In the rows below, swap each occurrence of "发表于" for "posted at" and reproduce everything else unchanged. Leave the pictures out of your answer.
=== Begin Enclosure ===
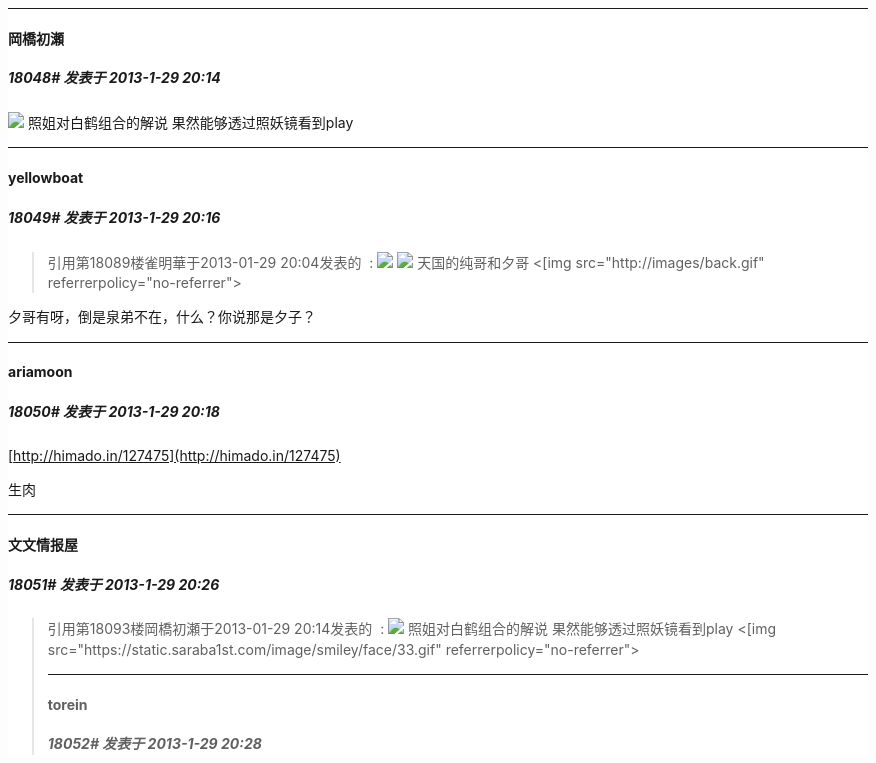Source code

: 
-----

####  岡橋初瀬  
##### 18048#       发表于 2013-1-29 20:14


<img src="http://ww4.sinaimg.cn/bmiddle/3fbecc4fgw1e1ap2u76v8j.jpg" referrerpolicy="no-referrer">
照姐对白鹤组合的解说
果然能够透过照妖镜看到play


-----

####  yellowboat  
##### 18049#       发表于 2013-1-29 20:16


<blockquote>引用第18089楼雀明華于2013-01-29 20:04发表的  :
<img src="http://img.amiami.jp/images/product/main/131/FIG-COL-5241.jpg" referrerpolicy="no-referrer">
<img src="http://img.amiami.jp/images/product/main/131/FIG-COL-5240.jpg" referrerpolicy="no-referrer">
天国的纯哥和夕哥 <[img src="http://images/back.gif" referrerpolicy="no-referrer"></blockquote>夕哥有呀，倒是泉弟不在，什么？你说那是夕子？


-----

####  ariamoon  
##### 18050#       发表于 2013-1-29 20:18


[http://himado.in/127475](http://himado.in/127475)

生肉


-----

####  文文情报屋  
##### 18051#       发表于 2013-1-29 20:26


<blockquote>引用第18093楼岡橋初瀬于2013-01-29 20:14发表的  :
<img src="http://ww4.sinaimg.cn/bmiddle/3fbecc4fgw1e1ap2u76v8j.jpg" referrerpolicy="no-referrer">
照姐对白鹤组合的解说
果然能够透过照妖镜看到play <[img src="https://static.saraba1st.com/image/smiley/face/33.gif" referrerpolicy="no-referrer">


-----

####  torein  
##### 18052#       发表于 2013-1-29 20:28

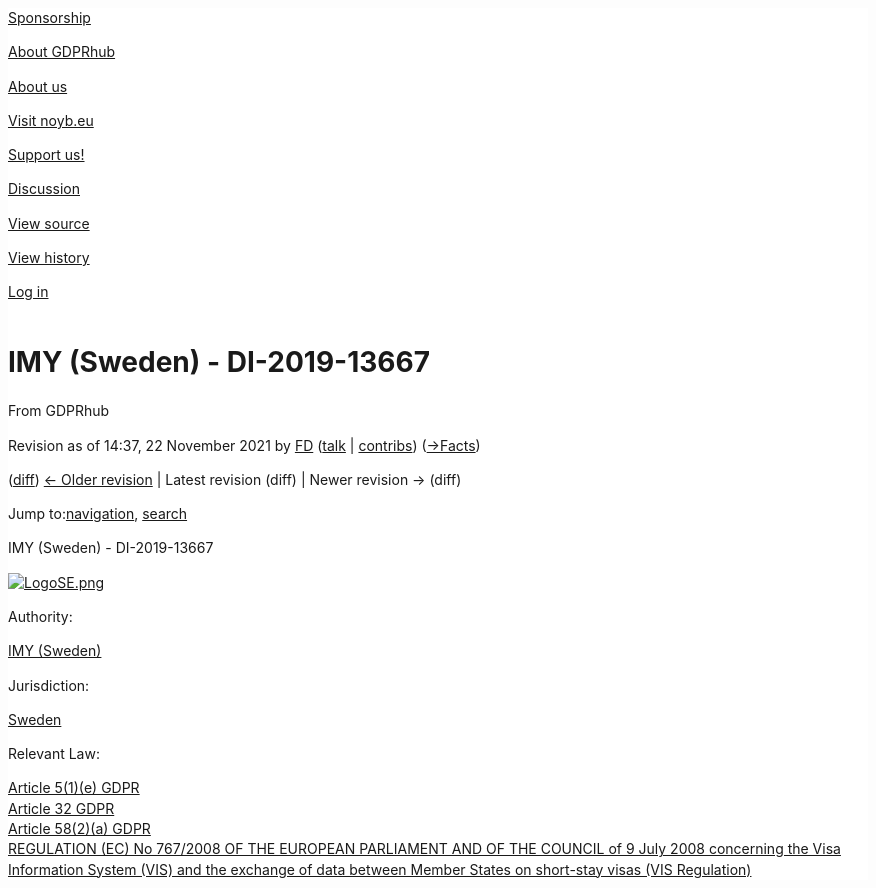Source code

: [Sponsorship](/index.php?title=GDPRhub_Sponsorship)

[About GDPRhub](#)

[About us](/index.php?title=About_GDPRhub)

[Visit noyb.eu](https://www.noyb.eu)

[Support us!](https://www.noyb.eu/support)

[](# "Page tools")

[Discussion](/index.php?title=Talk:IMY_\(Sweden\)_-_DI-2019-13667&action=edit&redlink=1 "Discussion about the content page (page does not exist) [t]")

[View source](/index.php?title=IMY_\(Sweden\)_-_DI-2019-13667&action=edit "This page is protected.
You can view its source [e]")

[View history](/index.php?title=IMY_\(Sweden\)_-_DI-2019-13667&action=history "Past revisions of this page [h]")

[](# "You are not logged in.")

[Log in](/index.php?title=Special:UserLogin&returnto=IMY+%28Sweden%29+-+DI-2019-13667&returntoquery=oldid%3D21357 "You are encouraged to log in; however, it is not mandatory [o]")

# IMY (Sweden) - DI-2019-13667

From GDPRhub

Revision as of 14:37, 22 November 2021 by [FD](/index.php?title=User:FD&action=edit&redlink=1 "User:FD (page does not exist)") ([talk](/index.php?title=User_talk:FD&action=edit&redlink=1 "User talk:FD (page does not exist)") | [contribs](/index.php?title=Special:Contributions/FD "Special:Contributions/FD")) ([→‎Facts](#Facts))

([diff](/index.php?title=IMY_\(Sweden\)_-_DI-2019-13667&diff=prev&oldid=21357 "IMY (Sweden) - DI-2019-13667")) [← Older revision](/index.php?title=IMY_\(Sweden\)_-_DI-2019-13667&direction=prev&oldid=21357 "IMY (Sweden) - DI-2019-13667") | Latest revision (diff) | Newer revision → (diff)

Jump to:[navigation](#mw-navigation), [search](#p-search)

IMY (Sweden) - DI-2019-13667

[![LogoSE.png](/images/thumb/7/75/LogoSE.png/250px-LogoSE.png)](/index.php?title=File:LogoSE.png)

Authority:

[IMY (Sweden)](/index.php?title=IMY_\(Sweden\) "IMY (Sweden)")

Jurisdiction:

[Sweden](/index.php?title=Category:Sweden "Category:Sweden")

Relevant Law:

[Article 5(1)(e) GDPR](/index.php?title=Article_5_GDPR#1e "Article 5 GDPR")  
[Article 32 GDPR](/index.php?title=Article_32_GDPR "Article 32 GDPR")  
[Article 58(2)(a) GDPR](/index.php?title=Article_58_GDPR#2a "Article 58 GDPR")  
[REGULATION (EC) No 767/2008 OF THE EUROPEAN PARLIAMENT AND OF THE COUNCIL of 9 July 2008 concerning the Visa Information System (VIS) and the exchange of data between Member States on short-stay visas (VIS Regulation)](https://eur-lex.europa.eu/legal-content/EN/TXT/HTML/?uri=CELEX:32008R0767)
=== End Enclosure ===
→ **RESULT OF THIS EXERCISE**:
Source code

: 
-----

####  岡橋初瀬  
##### 18048#       posted at 2013-1-29 20:14


<img src="http://ww4.sinaimg.cn/bmiddle/3fbecc4fgw1e1ap2u76v8j.jpg" referrerpolicy="no-referrer">
照姐对白鹤组合的解说
果然能够透过照妖镜看到play


-----

####  yellowboat  
##### 18049#       posted at 2013-1-29 20:16


<blockquote>引用第18089楼雀明華于2013-01-29 20:04发表的  :
<img src="http://img.amiami.jp/images/product/main/131/FIG-COL-5241.jpg" referrerpolicy="no-referrer">
<img src="http://img.amiami.jp/images/product/main/131/FIG-COL-5240.jpg" referrerpolicy="no-referrer">
天国的纯哥和夕哥 <[img src="http://images/back.gif" referrerpolicy="no-referrer"></blockquote>夕哥有呀，倒是泉弟不在，什么？你说那是夕子？


-----

####  ariamoon  
##### 18050#       posted at 2013-1-29 20:18


[http://himado.in/127475](http://himado.in/127475)

生肉


-----

####  文文情报屋  
##### 18051#       posted at 2013-1-29 20:26


<blockquote>引用第18093楼岡橋初瀬于2013-01-29 20:14发表的  :
<img src="http://ww4.sinaimg.cn/bmiddle/3fbecc4fgw1e1ap2u76v8j.jpg" referrerpolicy="no-referrer">
照姐对白鹤组合的解说
果然能够透过照妖镜看到play <[img src="https://static.saraba1st.com/image/smiley/face/33.gif" referrerpolicy="no-referrer">


-----

####  torein  
##### 18052#       posted at 2013-1-29 20:28

Source code

: [Sponsorship](/index.php?title=GDPRhub_Sponsorship)

[About GDPRhub](#)

[About us](/index.php?title=About_GDPRhub)

[Visit noyb.eu](https://www.noyb.eu)

[Support us!](https://www.noyb.eu/support)

[](# "Page tools")

[Discussion](/index.php?title=Talk:IMY_\(Sweden\)_-_DI-2019-13667&action=edit&redlink=1 "Discussion about the content page (page does not exist) [t]")

[View source](/index.php?title=IMY_\(Sweden\)_-_DI-2019-13667&action=edit "This page is protected.
You can view its source [e]")

[View history](/index.php?title=IMY_\(Sweden\)_-_DI-2019-13667&action=history "Past revisions of this page [h]")

[](# "You are not logged in.")

[Log in](/index.php?title=Special:UserLogin&returnto=IMY+%28Sweden%29+-+DI-2019-13667&returntoquery=oldid%3D21357 "You are encouraged to log in; however, it is not mandatory [o]")

# IMY (Sweden) - DI-2019-13667

From GDPRhub

Revision as of 14:37, 22 November 2021 by [FD](/index.php?title=User:FD&action=edit&redlink=1 "User:FD (page does not exist)") ([talk](/index.php?title=User_talk:FD&action=edit&redlink=1 "User talk:FD (page does not exist)") | [contribs](/index.php?title=Special:Contributions/FD "Special:Contributions/FD")) ([→‎Facts](#Facts))

([diff](/index.php?title=IMY_\(Sweden\)_-_DI-2019-13667&diff=prev&oldid=21357 "IMY (Sweden) - DI-2019-13667")) [← Older revision](/index.php?title=IMY_\(Sweden\)_-_DI-2019-13667&direction=prev&oldid=21357 "IMY (Sweden) - DI-2019-13667") | Latest revision (diff) | Newer revision → (diff)

Jump to:[navigation](#mw-navigation), [search](#p-search)

IMY (Sweden) - DI-2019-13667

[![LogoSE.png](/images/thumb/7/75/LogoSE.png/250px-LogoSE.png)](/index.php?title=File:LogoSE.png)

Authority:

[IMY (Sweden)](/index.php?title=IMY_\(Sweden\) "IMY (Sweden)")

Jurisdiction:

[Sweden](/index.php?title=Category:Sweden "Category:Sweden")

Relevant Law:

[Article 5(1)(e) GDPR](/index.php?title=Article_5_GDPR#1e "Article 5 GDPR")  
[Article 32 GDPR](/index.php?title=Article_32_GDPR "Article 32 GDPR")  
[Article 58(2)(a) GDPR](/index.php?title=Article_58_GDPR#2a "Article 58 GDPR")  
[REGULATION (EC) No 767/2008 OF THE EUROPEAN PARLIAMENT AND OF THE COUNCIL of 9 July 2008 concerning the Visa Information System (VIS) and the exchange of data between Member States on short-stay visas (VIS Regulation)](https://eur-lex.europa.eu/legal-content/EN/TXT/HTML/?uri=CELEX:32008R0767)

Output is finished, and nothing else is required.